In an article that appeared in a medical publication on Wednesday, The Lancet revealed the discovery and noted that the couple’s greyhound first became ill with the virus over two weeks after they did.
After that, the scientists used PCR testing to determine the dog had monkeypox. The two men admitted that they allowed their dog to lie in their bed but made a conscious effort to avoid interacting with other animals and pet owners in public, according to the report.
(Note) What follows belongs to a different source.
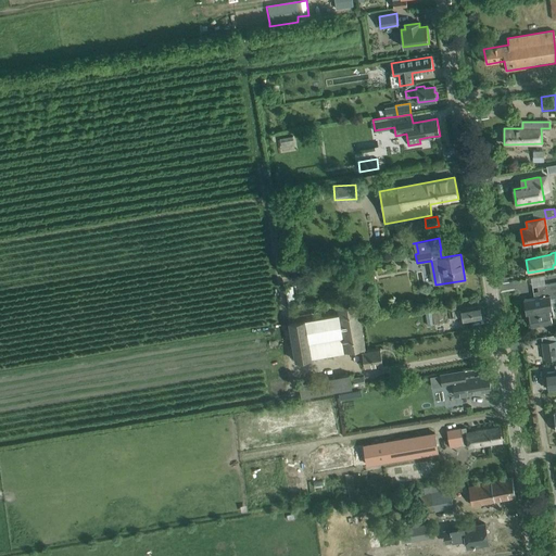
[(282,267),(281,267),(282,277),(301,274),(300,267),(300,265),(282,267)]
Dr. Jonathan Temte, dean of the University of Wisconsin Medical School, stated that “This case establishes the possibility of human-to-domestic pet transmission.”
We just do not know how sensitive the great majority of animal species are to monkeypox infection, and we do not know the likelihood of transfer from a pet (such as a dog) to a human, he said.
According to infectious disease specialist Amesh Adalja, the findings were not especially surprising because the virus most likely originated in some form of animal. He did, however, reassure us that it is probably a rare occurrence.
As of Friday, the Centers for Disease Control and Prevention reported 11,177 confirmed cases of monkeypox across the country. Twelve individuals have died from the infection globally, mostly in Spain.
“The danger with monkeypox passing into animals in non-endemic countries is that it allows the virus to establish a domestic reservoir outside of its usual zone of endemicity,” he added.